4軍戦で復帰した武田翔太【写真:飯田航平】
4軍戦で復帰した武田翔太【写真:飯田航平】

1イニングを投げ無安打無失点の好投

 1年2か月という途方もない時間を、歯を食いしばって戦い続けた。マウンドから見る風景に自然と目は潤んだ。待ってくれている人がいる--。それだけで十分だった。ホークスの「背番号18」がマウンドに帰ってきた。

 7日に行われた北九州下関フェニックスとの4軍戦。武田翔太投手が復帰登板を果たした。6回から登板し、1イニングを無安打無失点。真っすぐは最速146キロをマークし、三振も1つ奪った。順調に復活への1歩目を踏み出した右腕は安堵の表情を浮かべた。
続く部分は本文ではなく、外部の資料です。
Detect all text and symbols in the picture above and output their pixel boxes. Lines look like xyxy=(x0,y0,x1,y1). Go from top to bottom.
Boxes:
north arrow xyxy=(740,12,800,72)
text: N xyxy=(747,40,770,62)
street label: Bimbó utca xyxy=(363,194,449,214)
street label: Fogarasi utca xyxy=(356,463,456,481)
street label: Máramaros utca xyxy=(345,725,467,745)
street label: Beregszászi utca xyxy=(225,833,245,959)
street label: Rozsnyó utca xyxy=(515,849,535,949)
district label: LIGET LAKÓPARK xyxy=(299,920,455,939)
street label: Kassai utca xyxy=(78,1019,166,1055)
 長く苦しい日々を過ごしてきた。2024年はプロ13年目にして初の1軍登板なし。昨年4月には「右肘内側側副靭帯再建術および鏡視下肘関節形成術」、通称トミー・ジョン手術を受け、懸命なリハビリを続けてきた。

 表情には見せなかったが、久しぶりのマウンドからは緊張感が伝わってきた。この日は妻と愛息も下関まで応援にかけつけた。「見てくれていたと思います。涙が出そうになりました」。登板を終えた直後、右腕が心境を明かした。

感慨深く語った心境…「浮き沈みはありますが」

「『もう1年経つのか』と思いながら過ごしてきました。きつい時もたくさんありました。今でも状態の浮き沈みはありますが、まずはしっかりと投げられて良かったと思います」

 感慨深げに語った右腕は、場内の球速表示で146キロを計測した。持ち味の大きなカーブは1球だけだったが、危なげない投球で予定していた1回を無事に投げ終えた。いつも通りのひょうひょうとした表情を見せたが、投球前の“あるシーン”が右腕の緊張を物語っていた。

「外すのを忘れていました。『あ、つけてるわ』と思って、サポーターを取りました。(リハビリ中は)いつも投げる時に付けていたので。『大丈夫かな』と一瞬思いました」

 これまで肘のサポーターは“必需品”だった。術後から当たり前のように右肘にあった「相棒」。マウンドに上がると、くるりとホームに背を向け、少し恥ずかしそうにサポーターを外した。ほほえましく思えるその仕草こそ、いかにリハビリが過酷で苦しい道のりだったのかを伝えていた。ここまでたどり着くための思いが凝縮されたシーンだった。

家族に支えられたリハビリ…「笑わせてくれた」

 リハビリ期間を支えてくれたのは、どんな時も自分を信じてくれた愛する存在だった。「一番は家族です。手術して右腕が使えない時でも、いろいろと支えてくれました。子どもも毎日笑わせてくれて、笑顔を見せてくれたので。幸せだなと感じていました」。感謝の思いが尽きることはない。

 今後は3軍に帯同し、実戦を重ねていく予定だ。「少しずつイニングを伸ばして、早く1軍に戻れるようにしたいです。1年2か月、長い間待ってくださったファンの皆さん、そして支えてくれた皆さんに感謝しかありません。恩返しできるように頑張っていきます」。帰りを待ってくれた人たちのため、そして自分自身のために――。武田翔太が大きな一歩を踏み出した。